The era passed with the recent announcement by Google, Yahoo and Microsoft of the launch of schema.org. Schema.org provides technical documentation on the ways in which the major search engines will recognize structured data in your web pages. It shows how to get rich snippets of content and data from your site directly into search engine results pages. Rich snippets are the next step in the evolution of search, because they allow search engines to read meaningful semantics into content on the web.
If rich snippets sound surprisingly like an application of the semantic web, then it’s for good reason. A huge amount of time and effort has gone into researching how to add layers of machine-readable information to the human-readable web, with the grand view that the machine-readable web would always underpin a new wave of disruptive innovation. Web 3.0 would be the next big thing.
However, Google et al. have chosen not to base the next big thing in search, rich snippets, or semantic web technology. Schema.org eschews RDFa in favor of simpler HTML5 markup.

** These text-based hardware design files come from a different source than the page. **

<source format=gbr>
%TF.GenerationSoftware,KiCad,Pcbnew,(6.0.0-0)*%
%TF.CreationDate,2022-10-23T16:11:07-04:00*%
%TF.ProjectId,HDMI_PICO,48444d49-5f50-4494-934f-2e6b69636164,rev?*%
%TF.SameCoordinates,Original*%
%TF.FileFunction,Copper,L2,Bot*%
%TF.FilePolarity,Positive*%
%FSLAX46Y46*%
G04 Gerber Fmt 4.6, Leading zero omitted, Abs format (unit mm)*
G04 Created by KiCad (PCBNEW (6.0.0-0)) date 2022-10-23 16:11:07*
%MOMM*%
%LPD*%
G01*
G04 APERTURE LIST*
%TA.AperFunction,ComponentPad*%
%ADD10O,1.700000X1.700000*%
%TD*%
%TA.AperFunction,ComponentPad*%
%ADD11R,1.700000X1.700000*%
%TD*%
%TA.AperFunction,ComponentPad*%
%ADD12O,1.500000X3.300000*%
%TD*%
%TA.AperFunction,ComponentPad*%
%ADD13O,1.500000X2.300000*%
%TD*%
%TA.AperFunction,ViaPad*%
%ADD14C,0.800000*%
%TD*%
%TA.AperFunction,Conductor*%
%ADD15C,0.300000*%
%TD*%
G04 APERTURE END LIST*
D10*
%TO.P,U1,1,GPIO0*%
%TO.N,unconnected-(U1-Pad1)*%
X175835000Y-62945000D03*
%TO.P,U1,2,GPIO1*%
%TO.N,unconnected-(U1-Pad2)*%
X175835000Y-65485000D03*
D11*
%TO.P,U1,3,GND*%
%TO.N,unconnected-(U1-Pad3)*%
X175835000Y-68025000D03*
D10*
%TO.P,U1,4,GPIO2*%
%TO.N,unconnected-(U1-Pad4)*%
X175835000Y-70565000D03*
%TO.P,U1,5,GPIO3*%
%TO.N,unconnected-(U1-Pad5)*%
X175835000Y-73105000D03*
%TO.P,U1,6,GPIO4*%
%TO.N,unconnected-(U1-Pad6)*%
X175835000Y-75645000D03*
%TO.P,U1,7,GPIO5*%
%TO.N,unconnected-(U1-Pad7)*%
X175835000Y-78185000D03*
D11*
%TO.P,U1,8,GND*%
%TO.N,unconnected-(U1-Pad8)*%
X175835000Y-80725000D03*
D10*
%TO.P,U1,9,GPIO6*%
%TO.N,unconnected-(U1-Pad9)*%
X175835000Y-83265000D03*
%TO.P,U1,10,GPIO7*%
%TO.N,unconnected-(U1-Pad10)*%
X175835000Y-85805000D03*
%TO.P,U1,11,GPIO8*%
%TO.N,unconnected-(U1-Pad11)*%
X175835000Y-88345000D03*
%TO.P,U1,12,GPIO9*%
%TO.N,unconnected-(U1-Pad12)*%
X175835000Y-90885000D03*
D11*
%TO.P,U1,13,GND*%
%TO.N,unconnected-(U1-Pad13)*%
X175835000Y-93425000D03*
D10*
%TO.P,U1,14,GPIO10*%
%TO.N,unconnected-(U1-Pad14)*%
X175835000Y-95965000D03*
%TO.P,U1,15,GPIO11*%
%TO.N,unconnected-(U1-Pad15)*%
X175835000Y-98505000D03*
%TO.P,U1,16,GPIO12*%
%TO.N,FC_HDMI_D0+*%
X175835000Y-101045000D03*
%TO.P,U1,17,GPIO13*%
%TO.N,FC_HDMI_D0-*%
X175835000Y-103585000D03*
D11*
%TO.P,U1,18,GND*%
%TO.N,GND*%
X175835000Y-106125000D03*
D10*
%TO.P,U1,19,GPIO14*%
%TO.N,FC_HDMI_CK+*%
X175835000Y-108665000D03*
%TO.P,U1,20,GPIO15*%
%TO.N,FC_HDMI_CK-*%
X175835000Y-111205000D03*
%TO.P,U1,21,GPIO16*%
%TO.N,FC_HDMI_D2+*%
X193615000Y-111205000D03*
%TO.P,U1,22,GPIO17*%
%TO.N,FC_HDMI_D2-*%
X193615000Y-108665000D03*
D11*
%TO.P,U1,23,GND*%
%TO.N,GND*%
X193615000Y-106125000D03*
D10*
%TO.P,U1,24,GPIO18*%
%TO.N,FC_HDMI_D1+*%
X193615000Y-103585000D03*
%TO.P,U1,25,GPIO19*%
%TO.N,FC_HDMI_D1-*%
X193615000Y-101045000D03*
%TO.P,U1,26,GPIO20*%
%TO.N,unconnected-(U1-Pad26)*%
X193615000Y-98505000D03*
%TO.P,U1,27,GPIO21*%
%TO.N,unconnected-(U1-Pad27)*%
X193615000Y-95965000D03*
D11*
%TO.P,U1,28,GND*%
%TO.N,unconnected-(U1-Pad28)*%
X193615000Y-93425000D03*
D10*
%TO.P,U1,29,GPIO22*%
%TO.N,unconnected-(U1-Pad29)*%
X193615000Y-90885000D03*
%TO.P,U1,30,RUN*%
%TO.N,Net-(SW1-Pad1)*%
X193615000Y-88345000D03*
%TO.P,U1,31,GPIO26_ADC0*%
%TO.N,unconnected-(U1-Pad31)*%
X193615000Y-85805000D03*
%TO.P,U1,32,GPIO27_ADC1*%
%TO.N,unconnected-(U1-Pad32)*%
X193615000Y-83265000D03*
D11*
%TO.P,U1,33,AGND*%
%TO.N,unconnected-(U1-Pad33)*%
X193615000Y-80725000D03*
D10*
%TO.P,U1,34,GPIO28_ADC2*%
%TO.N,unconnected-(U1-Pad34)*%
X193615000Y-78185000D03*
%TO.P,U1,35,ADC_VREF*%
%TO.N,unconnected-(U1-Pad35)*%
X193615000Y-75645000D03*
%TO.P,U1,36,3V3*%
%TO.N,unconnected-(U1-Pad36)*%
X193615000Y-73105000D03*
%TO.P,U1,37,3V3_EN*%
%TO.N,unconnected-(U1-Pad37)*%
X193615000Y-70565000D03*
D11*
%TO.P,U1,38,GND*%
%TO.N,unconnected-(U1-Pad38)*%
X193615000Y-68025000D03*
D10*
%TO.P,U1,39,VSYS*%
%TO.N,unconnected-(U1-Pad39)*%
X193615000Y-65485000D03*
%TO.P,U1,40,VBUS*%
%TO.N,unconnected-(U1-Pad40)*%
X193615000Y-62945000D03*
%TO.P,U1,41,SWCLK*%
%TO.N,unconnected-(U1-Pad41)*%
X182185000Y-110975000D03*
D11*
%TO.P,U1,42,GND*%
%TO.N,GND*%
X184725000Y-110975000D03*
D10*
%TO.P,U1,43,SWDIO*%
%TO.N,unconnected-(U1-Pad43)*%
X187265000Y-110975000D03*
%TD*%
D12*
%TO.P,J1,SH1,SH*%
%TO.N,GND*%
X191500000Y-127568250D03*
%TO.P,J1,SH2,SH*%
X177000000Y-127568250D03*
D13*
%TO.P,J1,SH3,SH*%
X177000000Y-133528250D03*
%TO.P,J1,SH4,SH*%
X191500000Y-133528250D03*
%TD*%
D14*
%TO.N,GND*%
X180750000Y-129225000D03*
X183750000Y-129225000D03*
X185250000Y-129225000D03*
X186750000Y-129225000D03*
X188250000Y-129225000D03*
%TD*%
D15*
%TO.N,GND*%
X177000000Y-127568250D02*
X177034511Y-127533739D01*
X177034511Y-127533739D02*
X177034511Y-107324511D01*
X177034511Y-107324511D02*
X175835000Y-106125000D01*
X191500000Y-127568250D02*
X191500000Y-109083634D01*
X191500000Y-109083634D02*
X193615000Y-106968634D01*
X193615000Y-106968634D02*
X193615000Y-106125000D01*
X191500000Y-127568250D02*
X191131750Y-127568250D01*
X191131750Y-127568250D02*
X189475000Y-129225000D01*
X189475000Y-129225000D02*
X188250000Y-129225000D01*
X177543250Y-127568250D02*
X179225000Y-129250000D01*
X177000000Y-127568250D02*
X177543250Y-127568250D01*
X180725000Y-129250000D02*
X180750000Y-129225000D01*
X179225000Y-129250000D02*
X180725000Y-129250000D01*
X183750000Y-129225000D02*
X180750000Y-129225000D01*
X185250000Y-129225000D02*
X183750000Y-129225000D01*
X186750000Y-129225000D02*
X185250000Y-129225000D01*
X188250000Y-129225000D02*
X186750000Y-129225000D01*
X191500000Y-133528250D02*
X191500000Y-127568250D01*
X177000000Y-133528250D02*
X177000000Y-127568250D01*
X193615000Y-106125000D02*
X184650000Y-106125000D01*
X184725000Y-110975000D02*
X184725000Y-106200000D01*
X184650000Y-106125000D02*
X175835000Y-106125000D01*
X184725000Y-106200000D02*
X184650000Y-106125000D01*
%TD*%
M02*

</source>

For years semantic web purists have been preaching that the future is all about RDF and triples. Yet, in the 12 years that theorists have been working on the semantic web, we’ve yet to see many convincing practical uses for the technology. The graph I’ve included above shows the rise and fall of Web 2.0 job postings compared to job posts requiring semantic web technologies. This makes a pretty clear case that the semantic web simply never took off.
Certainly there are niche applications, in taxonomy design for example, but there is no tidal wave of change. Search is the application with most to gain from semantics (because it enables rich snippets), but the major search engines have abandoned RDF in favor of simpler, easier to use technology.
So, what does this mean for publishers? Firstly, semantics are still vitally important – it’s still critical to produce high quality content and metadata. There is no substitute for building a carefully designed XML workflow. This will ensure that semantic markup and metadata can be delivered to search engines and other downstream partners effectively. This also ensures you have the necessary foundation for maximum usability and discoverability for users within your site.
But it also means that we can lay to rest many of the technical questions around RDF, triples, inference engines, OWL and other esoterica. There are some parts of the semantic technology stack that I think are still very interesting and I’ll be talking about these more in a future post. But for now it clear that XML workflows will deliver what you need to participate fully in the the ecology of search. And henceforth we can lay to rest the Web 3.0 which never happened.